Besides the numberless old houses in Edinburgh that are haunted, there are many endowed with the simple credit of having been the scenes of murders and suicides. Some we have met with, containing rooms which had particular names commemorative of such events, and these names, handed down as they had been from one generation to another, usually suggested the remembrance of some dignified Scottish families, probably the former tenants of the houses.

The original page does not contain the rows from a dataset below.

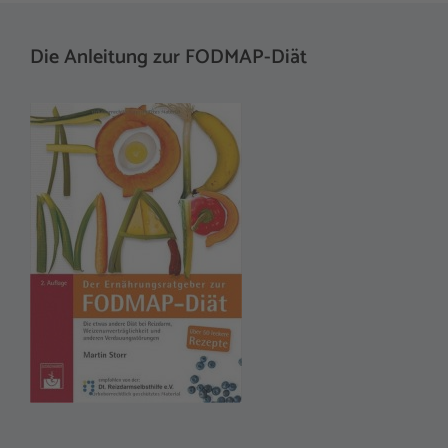
l
t
Die Anleitung zur FODMAP-Diät
e
r
n
a
t
i
v
e
:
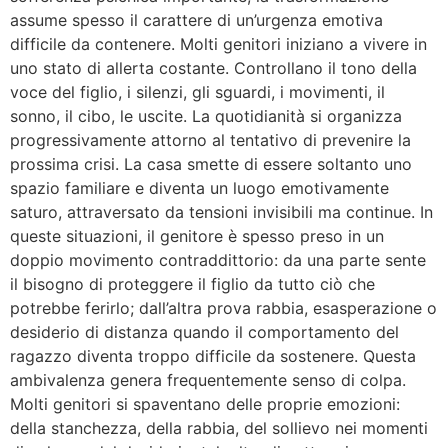
assume spesso il carattere di un’urgenza emotiva
difficile da contenere. Molti genitori iniziano a vivere in
uno stato di allerta costante. Controllano il tono della
voce del figlio, i silenzi, gli sguardi, i movimenti, il
sonno, il cibo, le uscite. La quotidianità si organizza
progressivamente attorno al tentativo di prevenire la
prossima crisi. La casa smette di essere soltanto uno
spazio familiare e diventa un luogo emotivamente
saturo, attraversato da tensioni invisibili ma continue. In
queste situazioni, il genitore è spesso preso in un
doppio movimento contraddittorio: da una parte sente
il bisogno di proteggere il figlio da tutto ciò che
potrebbe ferirlo; dall’altra prova rabbia, esasperazione o
desiderio di distanza quando il comportamento del
ragazzo diventa troppo difficile da sostenere. Questa
ambivalenza genera frequentemente senso di colpa.
Molti genitori si spaventano delle proprie emozioni:
della stanchezza, della rabbia, del sollievo nei momenti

The closed house in Mary King’s Close (behind the Royal Exchange) is believed by some to have met with that fate for a very fearful reason. The inhabitants at a very remote period were, it is said, compelled to abandon it by the supernatural appearance which took place in it, on the very first night after they had made it their residence. At midnight, as the goodman was sitting with his wife by the fire, reading his Bible, and intending immediately to go to bed, a strange dimness which suddenly fell upon the light caused him to raise his eyes from the book. He looked at the candle, and saw it was burning blue. Terror took possession of his frame. He turned away his eyes from the ghastly object; but the cure was worse than the disease. Directly before him, and apparently not two yards off, he saw the head as of a dead person looking him straight in the face. There was nothing but a head, though that seemed to occupy the precise situation in regard to the floor which it might have done had it been supported by a body of the ordinary stature. The man and his wife fainted with terror. On awaking, darkness pervaded the room. Presently the door opened, and in came a hand holding a candle. This advanced and stood—that is, the body supposed to be attached to the hand stood—beside the table, whilst the terrified pair saw two or three couples of feet skip along the floor, as if dancing. The scene lasted a short time, but vanished quite away upon the man gathering strength to invoke the protection of Heaven. The house was of course abandoned, and remained ever afterwards shut up.

THE WINDY YULE.

By John Galt.

It was in the course of the winter after the decease of Bailie M‘Lucre, that the great loss of lives took place, which, everybody agreed, was one of the most calamitous things that had for many a year befallen the town.

Three or four vessels were coming with cargoes of grain from Ireland; another from the Baltic with Norway deals; and a third from Bristol, where she had been on a charter for some Greenock merchants.

It happened that, for a time, there had been contrary winds, against which no vessel could enter the port, and the ships whereof I have been speaking were all lying together at anchor in the bay, waiting a change of weather. These five vessels were owned among ourselves, and their crews consisted of fathers and sons belonging to the place, so that, both by reason of interest and affection, a more than ordinary concern was felt for them; for the sea was so rough, that no boat could live in it to go near them, and we had our fears that the men on board would be very ill off. Nothing, however, occurred but this natural anxiety, till the Saturday, which was Yule. In the morning the weather was blasty and sleety, waxing more and more tempestuous till about midday, when the wind checked suddenly round from the nor’-east to the sou’-west, and blew a gale as if the prince of the powers of the air was doing his utmost to work mischief. The rain blattered, the windows clattered, the shop-shutters flapped, pigs from the lum-heads came rattling down like thunder claps, and the skies were dismal both with cloud and carry. Yet, for all that, there was in the streets a stir and a busy visitation between neighbours, and every one went to their high windows, to look at the five poor barks that were warsling against the strong arm of the elements of the storm and the ocean.